Gluten-Free Stuffed Zucchini Boats
Okay, picture this: summer evenings, the smell of fresh zucchini from the garden, and my mom bustling around the kitchen, stuffing those zucchini boats with a savory blend of flavors that just screamed comfort. Those were the days when dinner wasn’t just food; it was a joyful celebration of simple ingredients coming together. Today, I’m sharing that same cozy magic with a gluten-free twist, so whether you’re avoiding gluten or just craving something hearty and fresh, these zucchini boats will become your new favorite dinner. They’re bright, colorful, and stuffed with all the good stuff that makes your kitchen smell amazing—and trust me, once you try them, you’ll understand why I keep coming back for seconds!
Quick Facts
- Yield: Serves 4
- Prep Time: 20 minutes
- Cook Time: 30 minutes
- Total Time: 50 minutes
Ingredients
For the Main Dish:
- 4 medium zucchinis
- 1 tablespoon olive oil
- 1/2 cup diced onion
- 2 cloves garlic, minced
- 8 ounces ground turkey or beef
- 1 cup diced tomatoes (canned or fresh)
- 1 teaspoon dried oregano
- 1 teaspoon dried basil
- Salt and pepper, to taste
- 1/2 cup shredded mozzarella cheese
- 1/4 cup grated Parmesan cheese
How I Make It
Step 1:
First things first, preheat your oven to 375°F. Then, slice your zucchinis in half lengthwise and hollow out the centers using a spoon—think of making little boats ready to be filled! Save that scooped zucchini because it’s going to add moisture and flavor to your filling.
Step 2:
Heat your olive oil in a skillet over medium heat. Toss in the diced onion and sauté until soft and translucent, about 3-4 minutes. Then add garlic and cook for another 30 seconds until fragrant. Now, add your ground turkey (or beef) and cook until nicely browned, breaking it up as it cooks.
Step 3:
Next, stir in the diced tomatoes, reserved zucchini flesh (chopped), oregano, basil, salt, and pepper. Let the mixture simmer for about 5 minutes so all those flavors get to know each other. This is the moment your kitchen will fill with an irresistible aroma!
Step 4:
Spoon the filling evenly into your zucchini boats. Don’t be shy here—pile it up so every bite is bursting with flavor. Sprinkle shredded mozzarella and Parmesan cheese over the top.
Step 5:
Place the zucchini boats on a baking dish and pop them in the preheated oven. Bake for 25-30 minutes or until the zucchini is tender and the cheese is melted and golden.
Step 6:
Let the boats cool for a few minutes before serving. This little resting time lets everything set up perfectly and keeps all those juicy flavors locked in.
Variations & Tips
- Swap ground turkey for Italian sausage for a spicier kick.

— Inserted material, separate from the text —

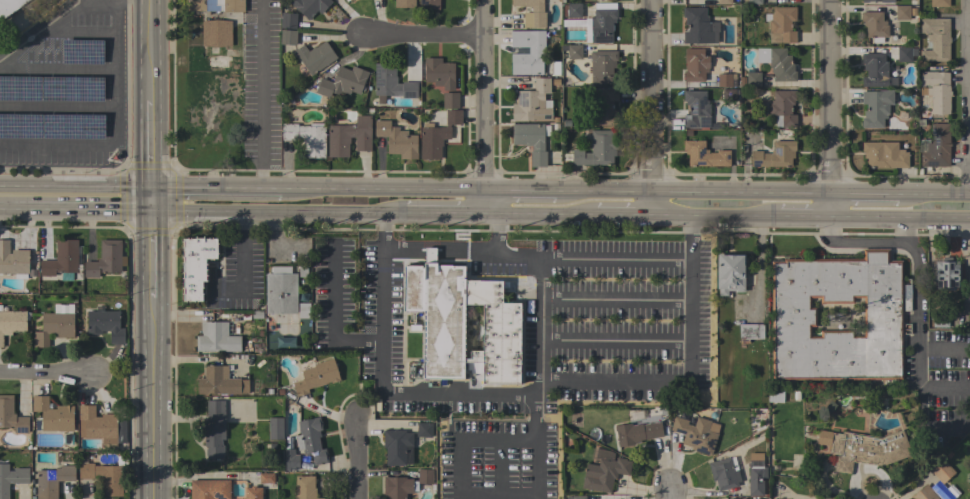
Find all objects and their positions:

- Add chopped bell peppers or mushrooms to the filling for extra veggies.
- Use a mix of cheeses like feta or goat cheese for a tangy twist.
- If zucchinis are watery, sprinkle hollowed boats with salt and let sit 10 minutes before filling; then pat dry.
- Top with fresh basil or parsley before serving for a fresh pop of color and flavor.
- For extra protein, mix in some cooked quinoa or rice into the filling.
How I Like to Serve It
This dish is perfect for a light midweek dinner paired with a crisp green salad or roasted potatoes. On summer nights, I love serving it alongside a chilled glass of white wine or sparkling water with lemon. It also makes a lovely, gluten-free option at a casual dinner party where you want something pretty but fuss-free.
Notes
- Store leftovers in an airtight container in the fridge for up to 3 days. Reheat in the oven to keep the zucchini from getting soggy.
- Ground turkey and beef are fully cooked at an internal temperature of 165°F (74°C), so feel free to use a meat thermometer for peace of mind.
Closing: This gluten-free stuffed zucchini boats recipe always works because it’s simple, wholesome, and absolutely packed with flavor—plus, who can resist that melty cheese topping?